Depuis le 1er novembre 2025, la réforme du système des heures pleines et creuses bouleverse les habitudes de millions de foyers français. Portée par la Commission de régulation de l’énergie (CRE), cette refonte du tarif d’acheminement (TURPE 7) vise à aligner les comportements de consommation sur la nouvelle réalité énergétique du pays. Près de 11 millions d’usagers sont concernés, en particulier les propriétaires de voitures électriques, désormais contraints d’adapter leurs pratiques de recharge à des horaires totalement repensés.

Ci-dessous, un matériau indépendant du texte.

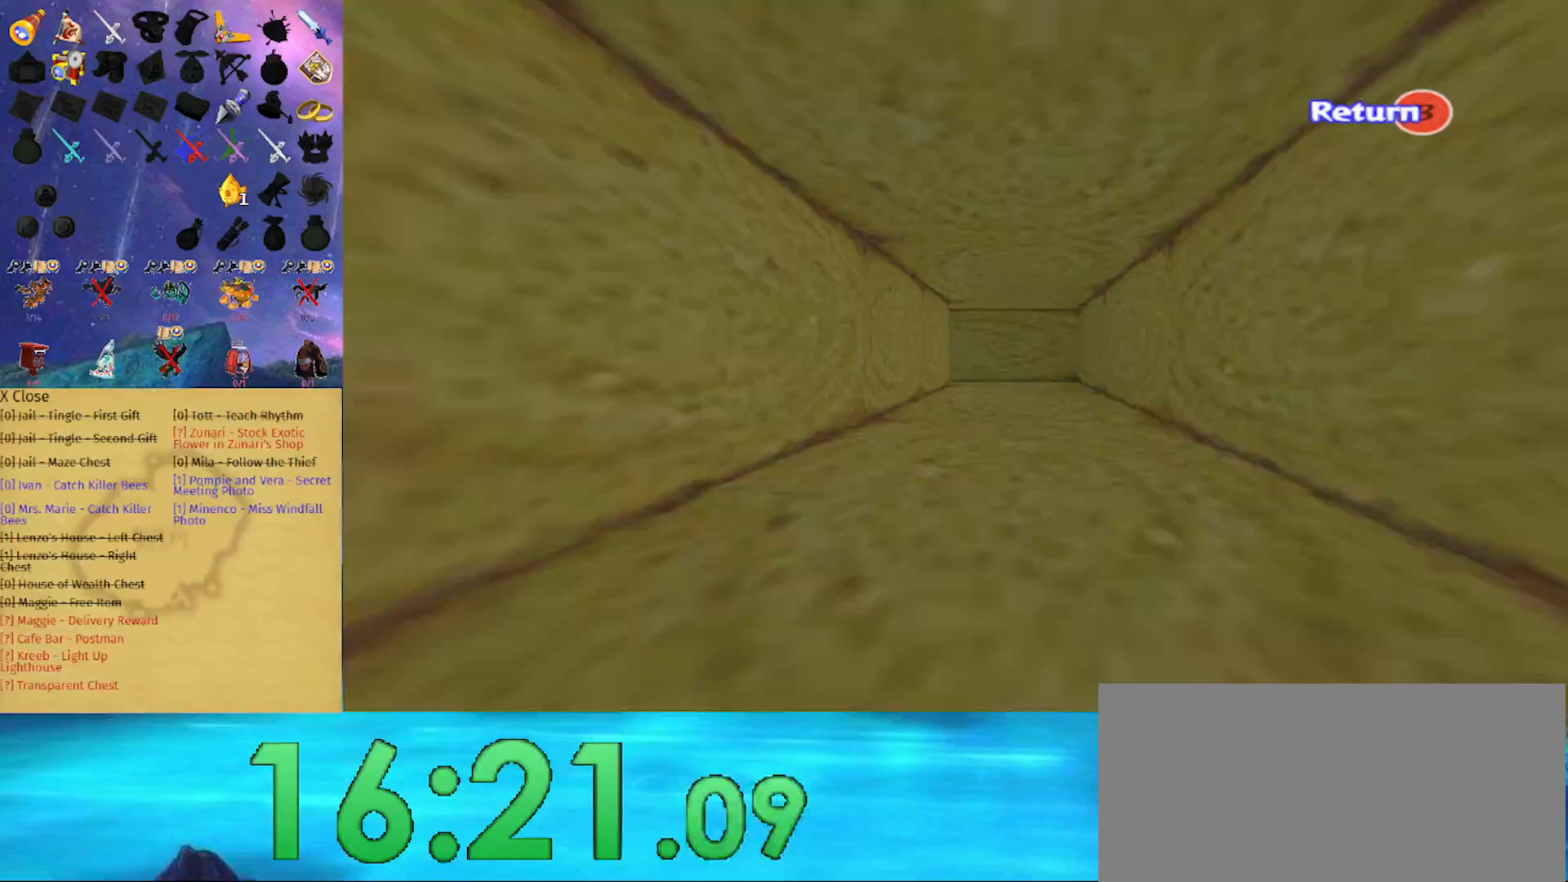
{"buttons": [], "left_stick": "up-left", "right_stick": "center", "events": []}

Un modèle conçu pour le nucléaire, dépassé par le solaire
Mis en place dans les années 1970, le système des heures creuses avait été imaginé pour lisser la production des centrales nucléaires, en encourageant les ménages à consommer la nuit grâce à un tarif avantageux. Mais ce modèle s’essouffle à mesure que le mix énergétique français se transforme. L’essor du solaire et des énergies renouvelables a profondément modifié la courbe de production : l’électricité est aujourd’hui plus abondante et moins carbonée en journée qu’en pleine nuit. La CRE a donc décidé de revoir le dispositif en profondeur, afin de déplacer les incitations tarifaires vers les périodes où l’énergie est réellement disponible. Le nouveau système introduit une logique saisonnière. En hiver, les heures creuses demeurent majoritairement nocturnes, entre 22h et 7h, pour tenir compte des besoins de chauffage. En été, elles basculeront partiellement en journée, entre 11h et 17h, au moment où la production solaire atteint son pic. Cette bascule implique la disparition des heures creuses du matin et du soir, forçant les utilisateurs à reprogrammer leurs usages quotidiens, notamment la recharge des véhicules électriques.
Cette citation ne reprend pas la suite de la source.